Ergreifende Begegnung im eisigen Wald
Mit "Der Ritter und die Dame" hat Heike Schrapper dem Büchlein die ergreifendste Geschichte der Sammlung geschenkt. Die äußere Handlung ist recht schlicht: Der Ritter trifft eine einsame, hilfsbedürftige junge Frau, die allein und bei eisigen Temperaturen im dunklen Wald unterwegs ist. Natürlich bietet er ihr, als echter Ritter, seine Hilfe an. Er stellt nur die Bedingung, dass sie ihn nicht ansieht. Ein Fluch liege auf ihm, sagt er. Eine Frau, die ihn ansieht, müsse zu Stein werden. So geleitet er die junge Frau bis kurz vor die Stadt, die ihre neu Heimat werden soll. Eine banale Handlung? Nein, die Gespräche zwischen beiden sind äußerst intensiv. Und dann, am Ende ... Gänsehaut. Lest selbst.
Ein Bronzeschild für die Hexe
Eva von Kalm steuerte die Geschichte "Zwischen Feuer und Vollmond" bei, ein klassisches Fantasy-Abenteuer. Ritter Anastasius verdingt sich bei einer Hexe, die ihm etwas wahrhaft Kostbares gewähren kann: einmal wieder als gutaussehender, unentstellter Edelmann an einem Ball teilnehmen zu dürfen. Der Preis: Anastasius muss ihr die Zutaten für ein magisches Artefakt verschaffen, einen Schild, der von Vollmondlicht und Feuerschein bestrahlt werden muss, um seine Besitzerin zur mächtigsten Hexe der Welt zu machen. Die Autorin schuf ein magisches Abenteuer mit märchenhaften Zutaten und einem gelungenen Showdown. Etwas schade allerdings, dass ein gewisses Schmuckstück, das der Ritter bei sich führt, dann doch keine Funktion erhält. Nur als eine Erinnerung in den grünen Augen seiner Tanzpartnerin blinkt der Edelstein in Anastasius' Gedanken auf. Aber vermutlich war das genau so gewollt von der Autorin.
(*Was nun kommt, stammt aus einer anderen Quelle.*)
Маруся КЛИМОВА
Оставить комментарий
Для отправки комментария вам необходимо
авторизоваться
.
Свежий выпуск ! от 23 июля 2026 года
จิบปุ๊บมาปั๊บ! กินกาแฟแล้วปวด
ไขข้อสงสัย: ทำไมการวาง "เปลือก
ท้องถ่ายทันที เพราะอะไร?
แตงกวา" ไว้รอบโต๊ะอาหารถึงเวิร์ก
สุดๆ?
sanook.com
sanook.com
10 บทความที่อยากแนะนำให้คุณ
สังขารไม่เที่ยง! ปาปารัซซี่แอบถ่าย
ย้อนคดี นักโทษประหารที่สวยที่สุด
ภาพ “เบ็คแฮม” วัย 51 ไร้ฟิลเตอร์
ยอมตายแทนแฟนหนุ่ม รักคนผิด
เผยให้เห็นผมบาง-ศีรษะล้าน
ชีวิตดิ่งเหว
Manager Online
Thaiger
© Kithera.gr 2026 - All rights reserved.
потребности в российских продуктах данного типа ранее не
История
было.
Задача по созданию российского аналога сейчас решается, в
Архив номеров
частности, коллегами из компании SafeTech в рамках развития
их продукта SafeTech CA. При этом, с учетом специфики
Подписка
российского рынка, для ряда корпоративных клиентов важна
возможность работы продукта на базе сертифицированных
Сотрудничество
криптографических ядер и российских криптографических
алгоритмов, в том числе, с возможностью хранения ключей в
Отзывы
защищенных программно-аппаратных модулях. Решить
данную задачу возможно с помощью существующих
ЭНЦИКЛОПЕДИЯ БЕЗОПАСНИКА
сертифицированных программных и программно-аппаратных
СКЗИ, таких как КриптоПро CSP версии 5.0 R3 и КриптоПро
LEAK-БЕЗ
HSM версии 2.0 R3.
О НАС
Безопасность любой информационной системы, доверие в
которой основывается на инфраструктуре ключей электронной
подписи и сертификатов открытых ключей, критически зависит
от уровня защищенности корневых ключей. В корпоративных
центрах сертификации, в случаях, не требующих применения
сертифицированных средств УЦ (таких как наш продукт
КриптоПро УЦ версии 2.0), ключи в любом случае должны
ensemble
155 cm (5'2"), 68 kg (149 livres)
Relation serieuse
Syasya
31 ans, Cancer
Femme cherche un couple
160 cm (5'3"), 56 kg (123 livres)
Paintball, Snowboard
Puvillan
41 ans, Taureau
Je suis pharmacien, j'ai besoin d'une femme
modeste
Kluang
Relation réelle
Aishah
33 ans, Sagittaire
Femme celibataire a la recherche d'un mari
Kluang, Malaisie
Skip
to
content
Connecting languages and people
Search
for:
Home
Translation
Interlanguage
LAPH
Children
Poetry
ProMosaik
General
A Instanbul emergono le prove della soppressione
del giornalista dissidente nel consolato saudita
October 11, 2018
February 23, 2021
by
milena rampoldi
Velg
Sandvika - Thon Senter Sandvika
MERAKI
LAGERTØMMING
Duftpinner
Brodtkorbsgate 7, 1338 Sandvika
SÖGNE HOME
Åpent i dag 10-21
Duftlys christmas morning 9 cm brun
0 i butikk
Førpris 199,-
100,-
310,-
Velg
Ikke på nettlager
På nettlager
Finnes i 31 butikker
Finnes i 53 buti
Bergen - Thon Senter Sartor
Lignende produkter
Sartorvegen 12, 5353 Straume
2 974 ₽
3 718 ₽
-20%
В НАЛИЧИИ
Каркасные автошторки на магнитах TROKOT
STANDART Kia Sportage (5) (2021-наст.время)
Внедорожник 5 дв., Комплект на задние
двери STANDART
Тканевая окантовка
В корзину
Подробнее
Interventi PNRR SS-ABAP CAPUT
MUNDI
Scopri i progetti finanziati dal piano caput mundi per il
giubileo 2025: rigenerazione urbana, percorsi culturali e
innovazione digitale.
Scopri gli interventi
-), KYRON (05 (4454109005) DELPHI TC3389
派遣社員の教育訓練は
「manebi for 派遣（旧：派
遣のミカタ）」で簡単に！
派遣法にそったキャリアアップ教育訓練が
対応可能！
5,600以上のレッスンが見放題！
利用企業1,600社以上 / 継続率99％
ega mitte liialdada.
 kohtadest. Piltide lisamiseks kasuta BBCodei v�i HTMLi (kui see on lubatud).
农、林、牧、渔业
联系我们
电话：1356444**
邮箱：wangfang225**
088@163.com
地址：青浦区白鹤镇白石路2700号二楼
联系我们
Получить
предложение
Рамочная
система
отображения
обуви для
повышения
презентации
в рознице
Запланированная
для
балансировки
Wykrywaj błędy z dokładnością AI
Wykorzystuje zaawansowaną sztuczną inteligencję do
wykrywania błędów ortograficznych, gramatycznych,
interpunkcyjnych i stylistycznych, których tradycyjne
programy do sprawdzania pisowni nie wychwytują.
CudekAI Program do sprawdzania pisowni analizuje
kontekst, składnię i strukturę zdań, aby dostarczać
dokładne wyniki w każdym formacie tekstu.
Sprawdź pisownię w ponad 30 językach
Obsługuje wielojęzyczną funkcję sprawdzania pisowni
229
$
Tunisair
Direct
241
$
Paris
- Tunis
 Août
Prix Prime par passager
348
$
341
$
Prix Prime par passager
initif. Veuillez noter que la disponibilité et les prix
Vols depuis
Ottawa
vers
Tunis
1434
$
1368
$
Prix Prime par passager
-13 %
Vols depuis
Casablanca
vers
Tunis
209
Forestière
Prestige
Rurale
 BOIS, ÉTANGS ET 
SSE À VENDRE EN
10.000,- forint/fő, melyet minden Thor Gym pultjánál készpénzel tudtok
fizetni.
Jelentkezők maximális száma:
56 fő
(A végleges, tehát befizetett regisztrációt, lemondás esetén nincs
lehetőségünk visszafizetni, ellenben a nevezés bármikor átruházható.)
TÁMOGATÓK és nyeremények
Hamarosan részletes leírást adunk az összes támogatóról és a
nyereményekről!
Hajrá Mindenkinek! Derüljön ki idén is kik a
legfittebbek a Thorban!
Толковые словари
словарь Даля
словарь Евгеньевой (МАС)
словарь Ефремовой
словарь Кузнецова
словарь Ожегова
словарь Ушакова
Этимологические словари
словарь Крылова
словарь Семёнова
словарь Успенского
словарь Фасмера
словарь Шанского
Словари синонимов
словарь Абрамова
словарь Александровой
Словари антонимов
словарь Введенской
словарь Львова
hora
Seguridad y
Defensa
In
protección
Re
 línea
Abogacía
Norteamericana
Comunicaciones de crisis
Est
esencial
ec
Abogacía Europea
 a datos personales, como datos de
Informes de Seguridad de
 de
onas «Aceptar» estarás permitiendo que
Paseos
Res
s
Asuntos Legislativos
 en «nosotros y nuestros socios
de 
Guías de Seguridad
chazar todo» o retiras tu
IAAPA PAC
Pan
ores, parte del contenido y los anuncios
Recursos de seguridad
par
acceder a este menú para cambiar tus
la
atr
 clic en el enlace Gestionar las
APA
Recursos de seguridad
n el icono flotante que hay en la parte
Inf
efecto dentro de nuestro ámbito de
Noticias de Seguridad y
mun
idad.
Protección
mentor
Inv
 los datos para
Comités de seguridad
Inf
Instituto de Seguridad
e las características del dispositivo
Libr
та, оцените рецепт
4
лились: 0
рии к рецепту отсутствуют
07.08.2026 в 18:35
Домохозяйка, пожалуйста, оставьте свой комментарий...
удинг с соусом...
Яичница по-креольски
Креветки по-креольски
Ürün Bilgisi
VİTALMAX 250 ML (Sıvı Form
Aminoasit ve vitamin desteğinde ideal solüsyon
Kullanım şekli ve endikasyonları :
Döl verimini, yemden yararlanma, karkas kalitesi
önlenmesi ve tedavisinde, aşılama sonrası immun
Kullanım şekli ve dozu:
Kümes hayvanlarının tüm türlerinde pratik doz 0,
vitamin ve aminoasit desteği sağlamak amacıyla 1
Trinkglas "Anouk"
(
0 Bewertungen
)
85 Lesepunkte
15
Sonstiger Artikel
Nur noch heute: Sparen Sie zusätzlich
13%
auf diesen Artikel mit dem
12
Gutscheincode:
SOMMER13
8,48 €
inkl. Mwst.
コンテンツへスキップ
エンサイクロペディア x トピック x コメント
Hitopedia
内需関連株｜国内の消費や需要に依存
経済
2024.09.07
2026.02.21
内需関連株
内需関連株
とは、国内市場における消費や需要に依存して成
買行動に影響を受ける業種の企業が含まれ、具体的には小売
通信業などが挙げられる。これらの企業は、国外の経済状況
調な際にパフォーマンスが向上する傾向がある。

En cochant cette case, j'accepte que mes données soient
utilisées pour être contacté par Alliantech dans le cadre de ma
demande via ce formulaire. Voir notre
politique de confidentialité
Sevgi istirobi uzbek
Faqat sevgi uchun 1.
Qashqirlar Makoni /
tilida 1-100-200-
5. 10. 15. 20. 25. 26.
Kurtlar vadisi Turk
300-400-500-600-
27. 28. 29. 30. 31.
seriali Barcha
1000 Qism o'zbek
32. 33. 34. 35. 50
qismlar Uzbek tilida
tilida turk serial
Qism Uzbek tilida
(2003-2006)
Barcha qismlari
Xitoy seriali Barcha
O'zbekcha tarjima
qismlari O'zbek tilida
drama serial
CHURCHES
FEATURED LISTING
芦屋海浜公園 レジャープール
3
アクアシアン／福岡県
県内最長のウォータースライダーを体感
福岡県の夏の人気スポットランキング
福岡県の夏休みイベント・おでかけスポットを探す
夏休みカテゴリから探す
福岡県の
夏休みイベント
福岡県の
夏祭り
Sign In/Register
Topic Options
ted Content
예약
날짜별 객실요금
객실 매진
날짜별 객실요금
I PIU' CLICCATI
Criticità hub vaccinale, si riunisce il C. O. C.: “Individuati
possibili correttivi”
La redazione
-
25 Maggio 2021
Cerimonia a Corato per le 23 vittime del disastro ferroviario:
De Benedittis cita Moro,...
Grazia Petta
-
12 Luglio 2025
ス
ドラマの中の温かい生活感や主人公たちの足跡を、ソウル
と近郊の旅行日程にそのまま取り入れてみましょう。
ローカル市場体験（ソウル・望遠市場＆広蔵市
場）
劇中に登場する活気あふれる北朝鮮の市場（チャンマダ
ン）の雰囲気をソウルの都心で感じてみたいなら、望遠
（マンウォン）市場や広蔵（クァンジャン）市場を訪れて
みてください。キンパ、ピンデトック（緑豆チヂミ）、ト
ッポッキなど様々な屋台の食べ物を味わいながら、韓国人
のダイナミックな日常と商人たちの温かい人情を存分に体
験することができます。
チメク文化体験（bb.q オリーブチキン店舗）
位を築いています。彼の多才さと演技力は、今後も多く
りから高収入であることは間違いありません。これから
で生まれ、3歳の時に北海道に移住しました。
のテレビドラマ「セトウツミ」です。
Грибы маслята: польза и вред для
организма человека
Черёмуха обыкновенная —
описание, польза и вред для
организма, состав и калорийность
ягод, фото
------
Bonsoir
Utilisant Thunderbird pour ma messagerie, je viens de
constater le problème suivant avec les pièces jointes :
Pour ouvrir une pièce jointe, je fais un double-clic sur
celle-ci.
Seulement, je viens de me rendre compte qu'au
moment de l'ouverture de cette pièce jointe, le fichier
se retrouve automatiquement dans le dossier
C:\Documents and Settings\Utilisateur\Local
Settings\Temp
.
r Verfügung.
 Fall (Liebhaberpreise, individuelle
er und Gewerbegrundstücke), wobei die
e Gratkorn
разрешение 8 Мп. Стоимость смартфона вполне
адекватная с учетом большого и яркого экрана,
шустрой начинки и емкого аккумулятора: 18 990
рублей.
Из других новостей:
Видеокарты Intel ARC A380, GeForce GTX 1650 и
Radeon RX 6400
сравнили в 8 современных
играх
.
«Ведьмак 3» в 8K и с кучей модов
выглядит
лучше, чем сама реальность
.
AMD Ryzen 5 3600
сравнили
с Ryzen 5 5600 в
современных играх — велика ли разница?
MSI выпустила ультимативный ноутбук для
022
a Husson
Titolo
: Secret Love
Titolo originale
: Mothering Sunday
Ein Geschenk von einem Blinden
Die letzte Geschichte trägt den Titel: "Die Gnade des blinden Sehers". Sie ist der kürzeste Beitrag zu diesem Buch. Sabine M. Schmid führt Anastasius in den Süden, es könnte sich um Griechenland handeln. Der Ritter tötet beim Besuch eines verfallenen Tempels beinahe zwei Schlangen, besinnt sich dann aber anders. Als er kurz darauf einen blinden Bettler trifft, schenkt er diesem einen Beutel Gold, den er kurz zuvor gefunden hat. Der Dank des Bettlers ist überraschend und für Anastasius sehr angenehme Erfahrung. Eine interessante Wendung und sehr schön zu lesen.
Die fünf Geschichten ergeben zusammen eine sehr interessante und gut komponierte Sammlung. Jeder der Beiträge spielt das Thema Fluch und Ausgestoßen-Sein auf seine eigene Weise dar und zeigt dabei immer wieder, dass Anastasius im Grunde seines Herzen doch "Mensch" geblieben ist. Ein spannendes Experiment und ein Kosmos, aus dem man auch gern mehr Geschichten gelesen hätte.
Fazit: Gelungenes Gemeinschaftsprojekt um einen sympathischen, wenn auch zerbröselnden Helden. Schön komponiert und mit sehr viel Herzblut geschrieben. Lesenswert.
Lucian Caligo präsentiert: Der Fluch des Ritters Anastasius. Mit Geschichten von Tanja Kummer, Eva von Kalm, Heike Schrapper und Sabine M. Schmid. Selbstverlag, o.J. 99 S., Euro 8.